There’s no question that monitoring pumpdown curves will give you invaluable insight to your system’s performance. These curves can also give you early warning of impending problems, but subtle variations can be easily hidden if your monitoring stops with just pumpdown curves and omits rate-of-rise curves.
A common example is found in systems with higher pumping speeds than are absolutely necessary. Most modern vacuum systems fall into this category. “You can’t have too much pumping speed" thinking often makes a lot of sense. This is especially true in cryopumped systems where the cryopump provides very high water vapor pumping speeds.
If we consider the fundamental performance relationship
Q = SP
Gas Load = Pumping Speed x Pressure,
we can see that a higher pumping speed will produce a lower pressure with a given gas load. This also means that a slight increase in gas load might well be hidden within the normally expected day-to-day variation in the ionization gauge’s reading if the pumping speed is high enough.

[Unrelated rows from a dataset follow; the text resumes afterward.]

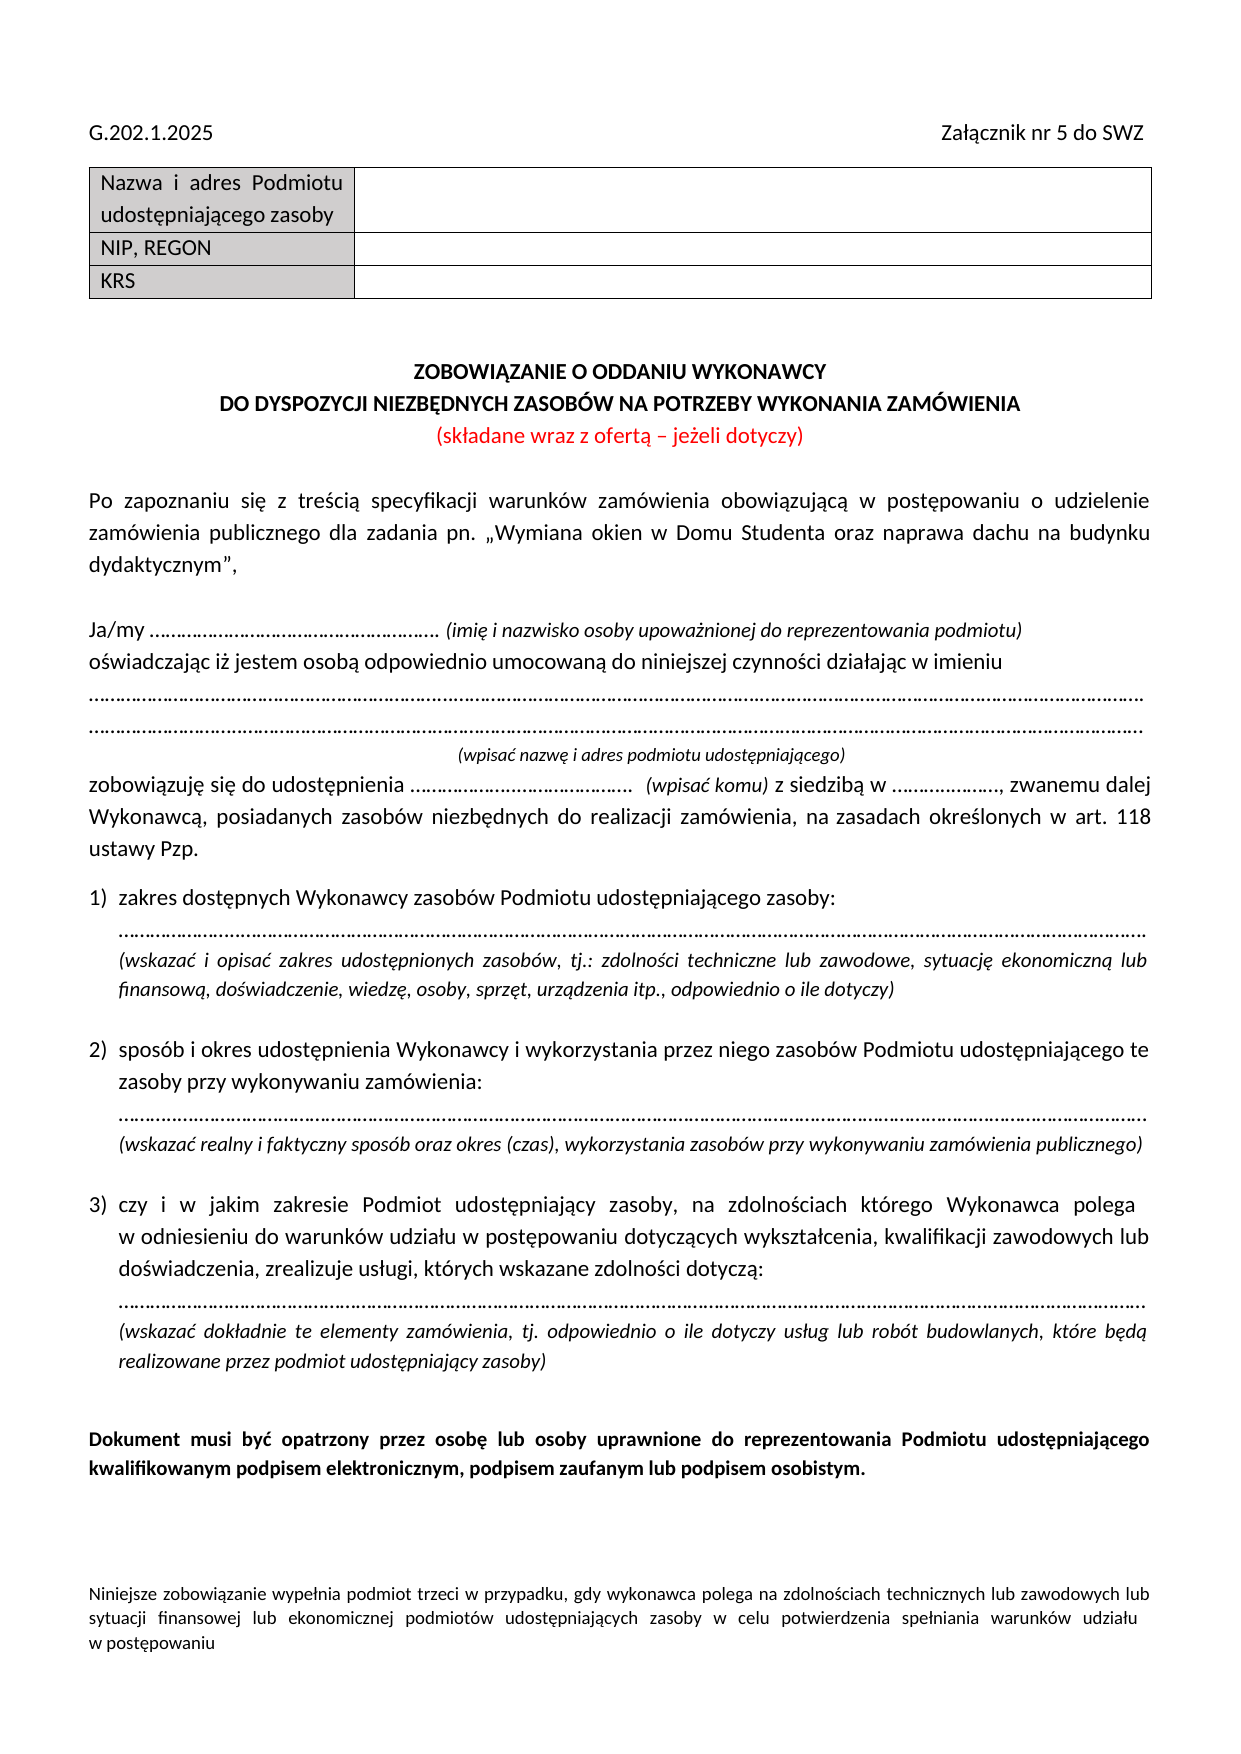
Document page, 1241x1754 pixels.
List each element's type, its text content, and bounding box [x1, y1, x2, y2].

list czy i w jakim zakresie Podmiot udostępniający zasoby, na zdolnościach którego Wykonawca polega w odniesieniu do warunków udziału w postępowaniu dotyczących wykształcenia, kwalifikacji zawodowych lub doświadczenia, zrealizuje usługi, których wskazane zdolności dotyczą: [89, 1190, 1152, 1282]
text DO DYSPOZYCJI NIEZBĘDNYCH ZASOBÓW NA POTRZEBY WYKONANIA ZAMÓWIENIA [89, 389, 1152, 417]
text G.202.1.2025 Załącznik nr 5 do SWZ [89, 118, 1152, 146]
text oświadczając iż jestem osobą odpowiednio umocowaną do niniejszej czynności działając w imieniu [89, 647, 1152, 675]
table_header Nazwa i adres Podmiotu udostępniającego zasoby [90, 168, 354, 232]
table_cell [355, 266, 1151, 298]
list sposób i okres udostępnienia Wykonawcy i wykorzystania przez niego zasobów Podmiotu udostępniającego te zasoby przy wykonywaniu zamówienia: [89, 1035, 1152, 1095]
text ZOBOWIĄZANIE O ODDANIU WYKONAWCY [89, 357, 1152, 385]
list …………………………………………………………………………………………………………………………………………………………………………… [118, 1286, 1152, 1314]
text Po zapoznaniu się z treścią specyfikacji warunków zamówienia obowiązującą w postępowaniu o udzielenie zamówienia publicznego dla zadania pn. „Wymiana okien w Domu Studenta oraz naprawa dachu na budynku dydaktycznym”, [89, 486, 1152, 578]
text zobowiązuję się do udostępnienia ………………..…………………. (wpisać komu) z siedzibą w ………..………, zwanemu dalej Wykonawcą, posiadanych zasobów niezbędnych do realizacji zamówienia, na zasadach określonych w art. 118 ustawy Pzp. [89, 770, 1152, 862]
table_cell KRS [90, 266, 354, 298]
list zakres dostępnych Wykonawcy zasobów Podmiotu udostępniającego zasoby: [89, 883, 1152, 911]
text Dokument musi być opatrzony przez osobę lub osoby uprawnione do reprezentowania Podmiotu udostępniającego kwalifikowanym podpisem elektronicznym, podpisem zaufanym lub podpisem osobistym. [89, 1426, 1152, 1480]
list (wskazać i opisać zakres udostępnionych zasobów, tj.: zdolności techniczne lub zawodowe, sytuację ekonomiczną lub finansową, doświadczenie, wiedzę, osoby, sprzęt, urządzenia itp., odpowiednio o ile dotyczy) [118, 947, 1152, 1002]
list (wskazać realny i faktyczny sposób oraz okres (czas), wykorzystania zasobów przy wykonywaniu zamówienia publicznego) [118, 1132, 1152, 1157]
text Niniejsze zobowiązanie wypełnia podmiot trzeci w przypadku, gdy wykonawca polega na zdolnościach technicznych lub zawodowych lub sytuacji finansowej lub ekonomicznej podmiotów udostępniających zasoby w celu potwierdzenia spełniania warunków udziału w postępowaniu [89, 1582, 1152, 1654]
text (wpisać nazwę i adres podmiotu udostępniającego) [384, 743, 1152, 766]
list …………………..………………………………………………………………………………………………………………………………………………………. [118, 915, 1152, 943]
text ………………………..……………………………………………………………………………………………………………………………………………………… [89, 711, 1152, 739]
list (wskazać dokładnie te elementy zamówienia, tj. odpowiednio o ile dotyczy usług lub robót budowlanych, które będą realizowane przez podmiot udostępniający zasoby) [118, 1319, 1152, 1373]
table_header [355, 168, 1151, 232]
table_cell NIP, REGON [90, 233, 354, 265]
list ………..….……………………………………………………………………………………………………………………………………………………………… [118, 1099, 1152, 1127]
text (składane wraz z ofertą – jeżeli dotyczy) [89, 422, 1152, 450]
text …………………………………………………………...………………………………………………….………………………………………………………………. [89, 679, 1152, 707]
table_cell [355, 233, 1151, 265]
text Ja/my ………………………………………………. (imię i nazwisko osoby upoważnionej do reprezentowania podmiotu) [89, 615, 1152, 643]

Here’s a specific example.
If you compare today’s pumpdown curve with yesterday’s, and they’re pretty much the same, you could easily go ahead and assume that you’re within spec and start the process. However, the amount of water vapor on the internal surfaces of the chamber might well be different than usual because there was a wide variation in humidity from yesterday to today. If today was more humid, the internal surfaces would have sorbed a thicker bed of water vapor when the system was open, and this would result in a higher water desorption rate. A high water vapor pumping speed could easily deal with the higher desorption rate and provide an acceptable pumpdown curve. An apparently acceptable pumpdown curve, then, could lead you to erroneously assume that your process parameters were also acceptable.
A process that is susceptible to water vapor contamination, as are many thin film processes, isn’t really based on a pressure spec as much as it is in number of molecules that might enter or collide with the process. A higher pumping speed, then, will certainly give you a low enough pressure, but the higher desorption rate will allow more water molecules to interact with the process as they leave the surfaces, pass through the process volume, and are pumped away.

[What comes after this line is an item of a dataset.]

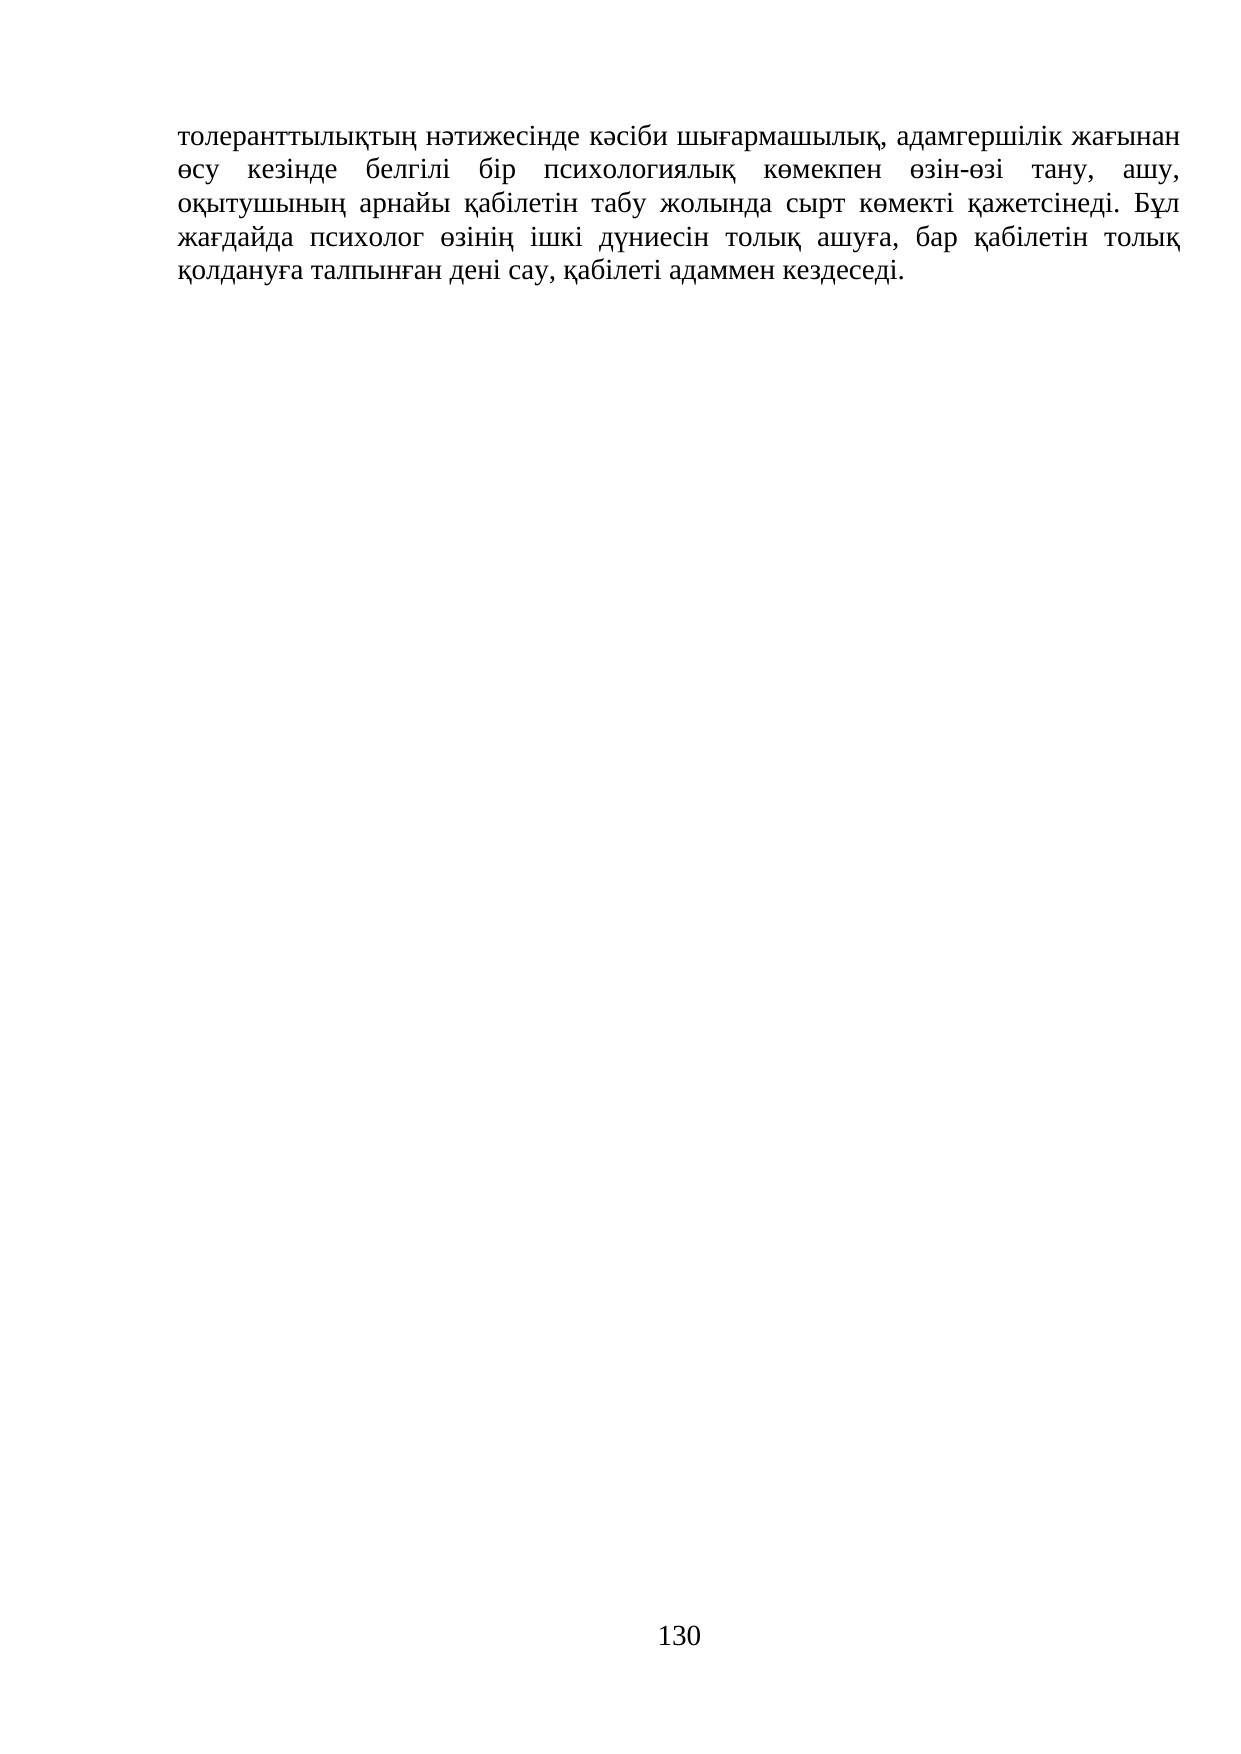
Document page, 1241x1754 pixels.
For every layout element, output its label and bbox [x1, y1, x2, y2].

text [177, 118, 1181, 286]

The effect of the increased desorption rate will be hidden in the pumpdown curve because of the high pumping speed, but a rate-of-rise curve will quickly show a steeper increase in pressure than is normal. Therefore, a combination of pumpdown curve and rate-of-rise curve together could and would catch a problem before the process was initiated.

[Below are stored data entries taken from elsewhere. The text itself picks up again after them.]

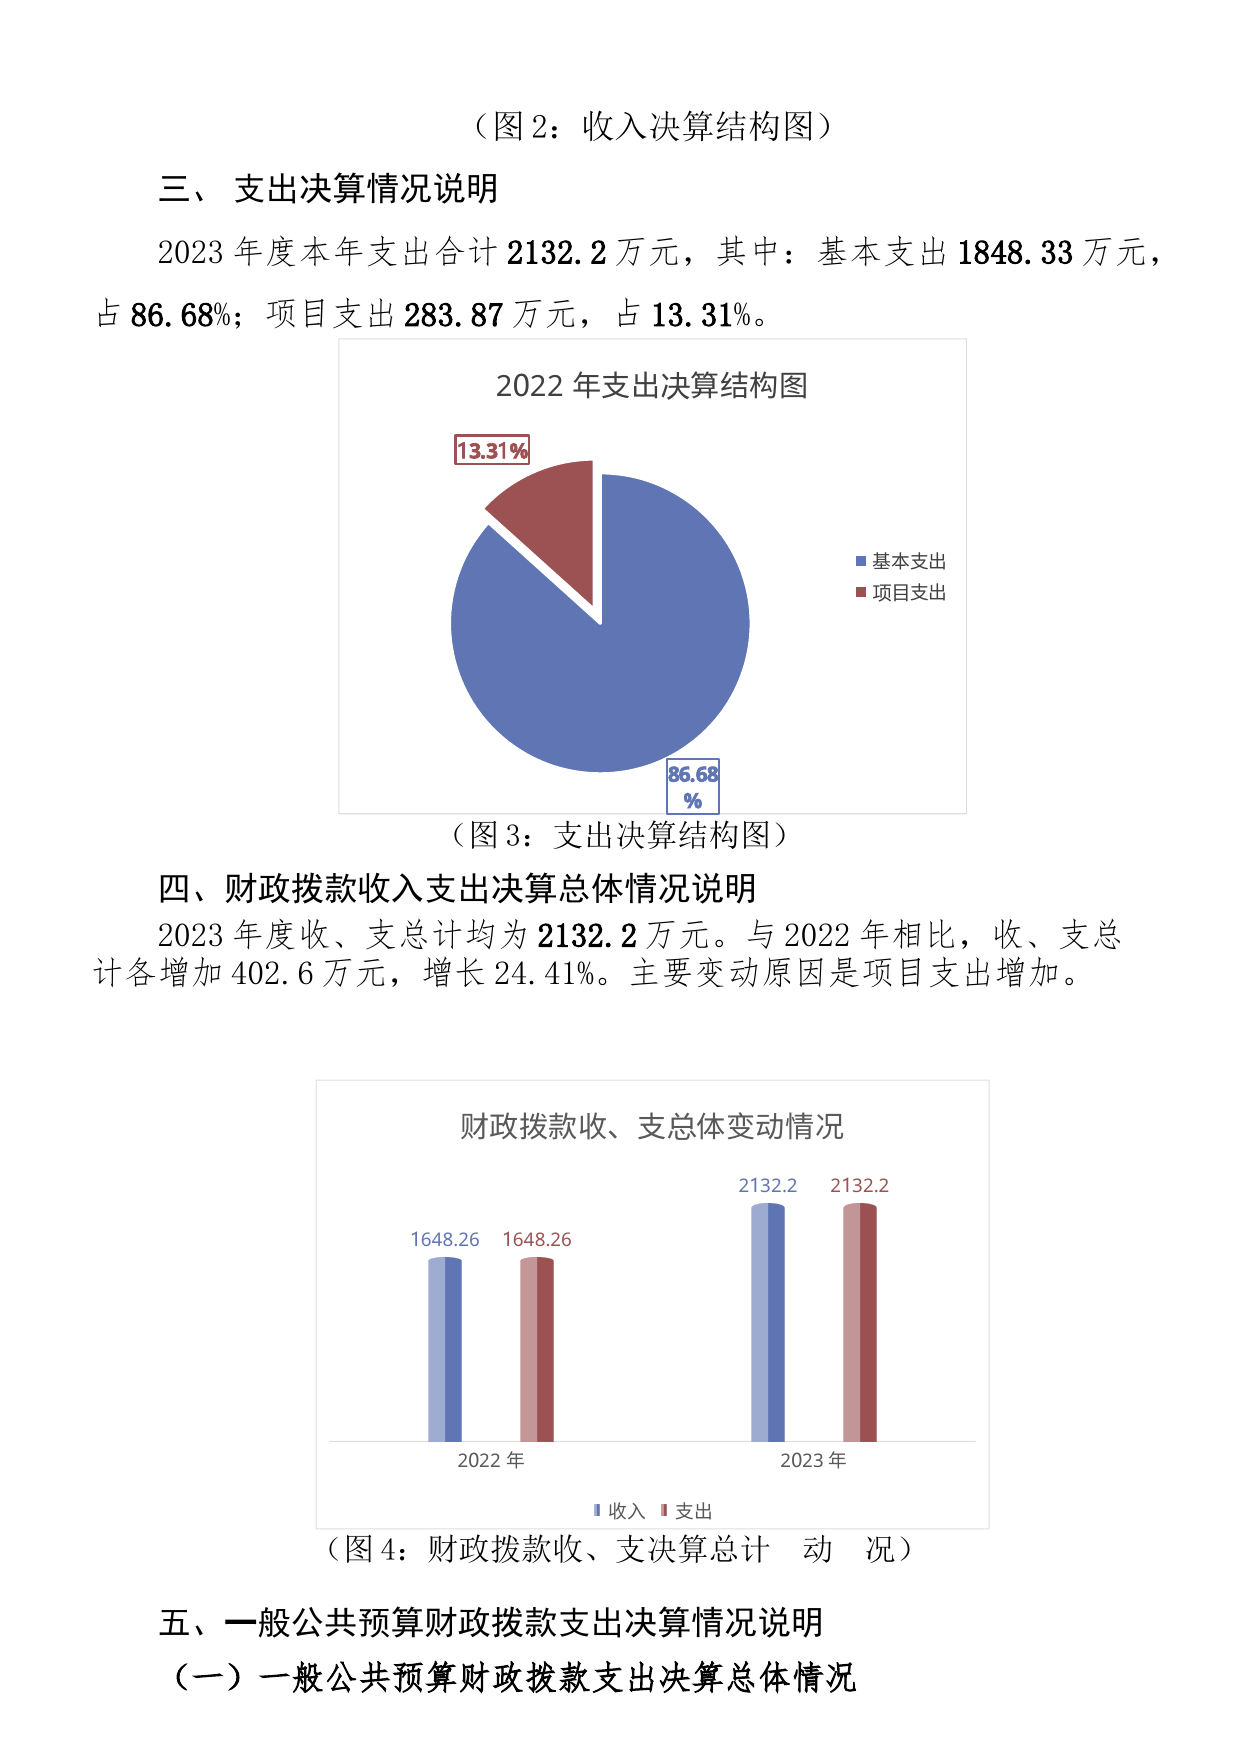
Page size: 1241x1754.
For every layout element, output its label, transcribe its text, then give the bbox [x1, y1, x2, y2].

text （图2：收入决算结构图） [91, 88, 1148, 151]
text （图3：支出决算结构图） [91, 815, 1148, 851]
text 2023年度本年支出合计2132.2万元，其中：基本支出1848.33万元，占86.68%；项目支出283.87万元，占13.31%。 [91, 213, 1148, 338]
text 2023年度收、支总计均为2132.2万元。与2022年相比，收、支总计各增加402.6万元，增长24.41%。主要变动原因是项目支出增加。 [91, 913, 1148, 989]
text 四、财政拨款收入支出决算总体情况说明 [91, 851, 1148, 913]
text （一）一般公共预算财政拨款支出决算总体情况 [91, 1639, 1148, 1701]
text 五、一般公共预算财政拨款支出决算情况说明 [91, 1601, 1148, 1639]
text （图4：财政拨款收、支决算总计变动情况） [91, 1529, 1148, 1565]
list 支出决算情况说明 [157, 151, 1148, 213]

Once a system is well established in terms of performance, a rate-of-rise curve taken for only a few minutes can be used to detect variations in slope that can serve as an early warning of impending or present problems. This short-term technique can be considered as a system performance surveillance step. Any deviation from the norm would then call for a full rate-of-rise curve to be taken by extending the time-base to allow for a full diagnostic check. Such short-term surveillance steps are often built into a routine system pumpdown cycle.
Both pumpdown curves and rate-of-rise curves are useful in qualifying a system for performance following maintenance or any other changes, such as replacing a leaking O-ring or some other simple but process-crucial operation. Once an acceptable pressure is achieved, a rate-of-rise curve that is compared to a previously determined acceptable curve will be an important indicator that the system has been pumped on enough to be back into qualification parameters for further process work.